Plate 340 can also be used by a user on belt system 120 to assist in climbing play system 100. Plate 340 can include any semi-rigid material to provide rigidness or support to belt system 120.
FIGS. 18A and 18B are component views of an example clamp 302. Clamp 302 facilitates a coupling between a belt/flat object to a rope/cable. Clamp 302 includes a belt coupling end 1802 and a rope coupling end 1806. Belt coupling end 1802 includes clamping area 1803 which receives the belt. An operator can then tighten fastener 1804 to tighten clamping area 1803 on the belt. In this example, the belt needs an aperture to receive fastener 1804. In other examples, the clamping force alone is enough to safely retain the belt. Clamping area 1803 can include clamping features 1805 that increase friction on the belt when fastener 1804 is tightened.
Rope coupling end 1806 includes rope receiving area 1810 and fastener 1808. Rope receiving area 1810 receives the rope and fastener 1808 tightens receiving area 1810 to lock clamp 302 onto the rope. As shown, belt coupling end 1802 and rope coupling end 1806 are rotated 90 degrees apart from one another. In another example, the ends are rotated at a different angle from one another.
FIG. 19 is a component view of an example clamp 301. In this example, support structure 110 is a post or other suitable support structure 100. Clamp 301 has a rope coupling end 1902 and a plate/belt coupling end 1904. In some examples, rope coupling end 1902 and a plate/belt coupling end 1904 are interchangeable. For instance, both ends could include rope coupling ends 1902 or plate/belt coupling ends 1904. As shown, plate/belt coupling end 1904 receives the belt at an angle perpendicular to post 1905. In other examples, plate/belt coupling end 1904 is angled to match the ascension angle of the belt path.

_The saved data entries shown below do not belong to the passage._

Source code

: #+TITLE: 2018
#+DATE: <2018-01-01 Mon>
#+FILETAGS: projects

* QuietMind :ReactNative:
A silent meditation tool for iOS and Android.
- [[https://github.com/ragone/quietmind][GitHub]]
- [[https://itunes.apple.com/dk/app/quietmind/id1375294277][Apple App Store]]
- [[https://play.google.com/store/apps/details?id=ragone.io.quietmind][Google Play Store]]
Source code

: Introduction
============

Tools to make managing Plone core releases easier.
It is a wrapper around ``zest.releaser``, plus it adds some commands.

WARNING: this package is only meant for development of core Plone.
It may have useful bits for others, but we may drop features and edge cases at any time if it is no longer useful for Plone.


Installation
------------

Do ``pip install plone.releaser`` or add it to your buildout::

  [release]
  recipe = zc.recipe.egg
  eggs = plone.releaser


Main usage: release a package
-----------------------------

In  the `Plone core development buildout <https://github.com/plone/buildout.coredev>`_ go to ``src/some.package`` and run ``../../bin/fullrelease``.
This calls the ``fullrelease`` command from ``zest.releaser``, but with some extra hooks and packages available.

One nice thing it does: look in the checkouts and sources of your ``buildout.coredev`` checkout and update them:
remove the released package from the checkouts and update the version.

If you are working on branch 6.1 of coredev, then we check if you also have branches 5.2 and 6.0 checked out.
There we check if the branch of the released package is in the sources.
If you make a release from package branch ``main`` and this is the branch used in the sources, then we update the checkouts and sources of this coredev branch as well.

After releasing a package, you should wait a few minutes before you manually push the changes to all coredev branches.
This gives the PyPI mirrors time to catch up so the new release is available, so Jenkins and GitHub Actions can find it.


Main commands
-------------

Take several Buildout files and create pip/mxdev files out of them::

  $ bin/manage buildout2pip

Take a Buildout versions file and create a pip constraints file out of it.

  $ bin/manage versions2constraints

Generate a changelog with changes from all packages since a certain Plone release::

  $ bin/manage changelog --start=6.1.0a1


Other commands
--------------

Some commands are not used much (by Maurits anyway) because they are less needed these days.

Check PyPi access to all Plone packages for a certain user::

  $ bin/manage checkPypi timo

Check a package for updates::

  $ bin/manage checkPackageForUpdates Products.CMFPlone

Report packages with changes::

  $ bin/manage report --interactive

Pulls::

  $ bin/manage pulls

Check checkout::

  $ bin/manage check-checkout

FIG. 20 is a component view of an example crimp. Crimp 304 is used in inner climb assembly 700 as a coupling mechanism for the climb assembly. In this example, crimp 304 is coupled to an assembly of ropes that are connected in a fashion shown in FIG. 7. For example, crimp 304 couples perpendicular ropes together.
FIG. 21 is a component view of an example connector. Connector 303 is used in this example as a means of connecting a vertical rope to a horizontal rope such is that in a T-fashion.
Although the present invention has been described with reference to preferred embodiments, workers skilled in the art will recognize that changes may be made in form and detail without departing from the spirit and scope of the invention.